Good game, another very good performance from the 'Orns, very unlucky not to win although a draw was a fair result. Brooooooooooce was awesome, mad H continually scared the s**t out of the Leeds defence, including the obligatory red-mist tackle that brought a yellow card (oh, all right, that's two yellow things) and a very good, solid show from the rest. I did think that Gatsby could have come on much earlier than he did as H seemed to lose either energy or some of the plot as the second half wore on. Leeds played some nice stuff and we were near our very best to deal with them. Good fortune that regular nemesis Brian Deane did not reappear after the interval, no luck at all, though, about Richard Lee's ability to keep us level and then, latterly, ahead. Thoroughly entertaining stuff.

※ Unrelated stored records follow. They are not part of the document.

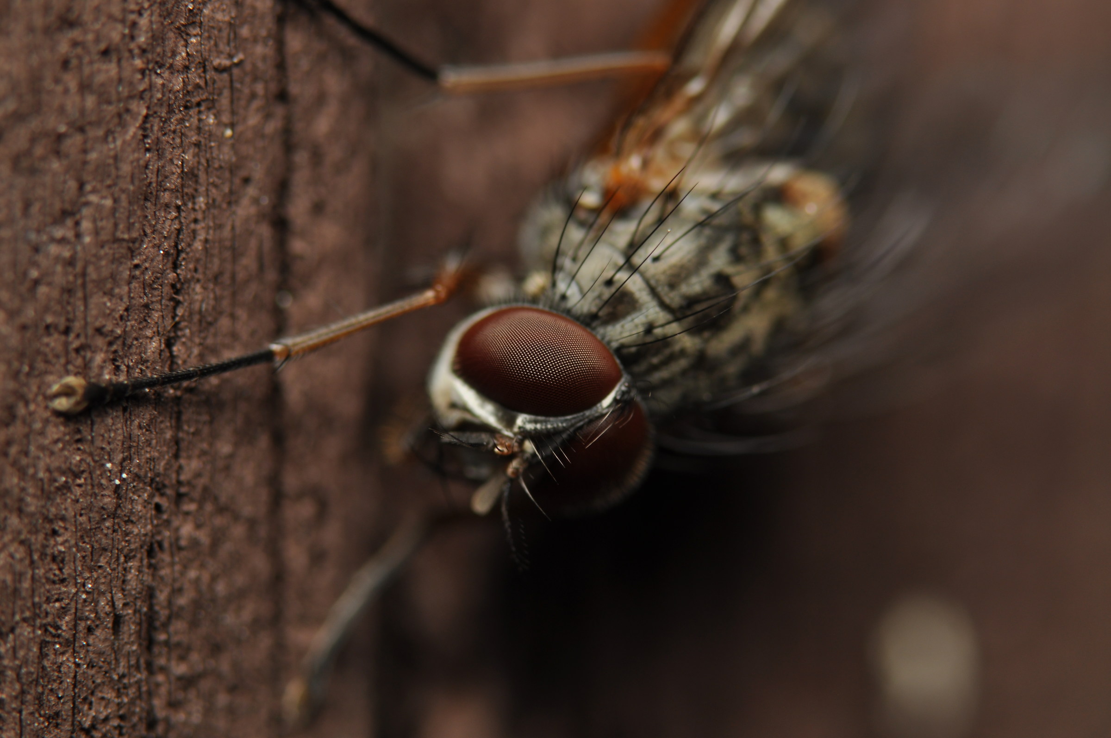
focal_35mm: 158
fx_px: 4855
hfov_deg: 13.1
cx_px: 556
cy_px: 369
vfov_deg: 8.7
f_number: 11
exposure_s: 1/125
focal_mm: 105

So, my first trip to Elland Road since the days of Glyn Hodges and a less-intimidating atmosphere than used to be... thankfully. The Nazi "Bulldog" newspaper sellers no longer are allowed to own the approaches to the stadium (although I guess the same people who used to buy that filth still attend), armies of knuckle-draggers do not wait outside the visitors enclosure after the game and the usual agent-provocateurs who normally congregate near the away section in order to intimidate, hurl abuse and generally exercise their pathetic machismo were a mere handful in number (as were ours !). Having said that, you could imagine that on a "big" day (versus Man Ure for example), it could all kick off very easily, given the scale of things in the city and outside in the streets.
So, a point won rather than two points lost, although we were only minutes away from an excellent victory. Fine performance, however, on the pitch and on the terraces, the "We're gonna win 6-1" thrown back at them, the "Champions League, never again" and, for this particular exile, "Small town in Bradford" were amusing highlights from a very respectable terrace turnout, given the distance and the time of week.
It felt extremely weird the two of us walking back to the shuttle buses in one direction against a wave of 20,000 walking in the opposite direction. A couple of semi-celebratory pints in the pub and then the train back to Bradford, only to find that after 23.15 there is no train back to Bradford and hardly any train to anywhere else ! Oh, the joys of living "up norf".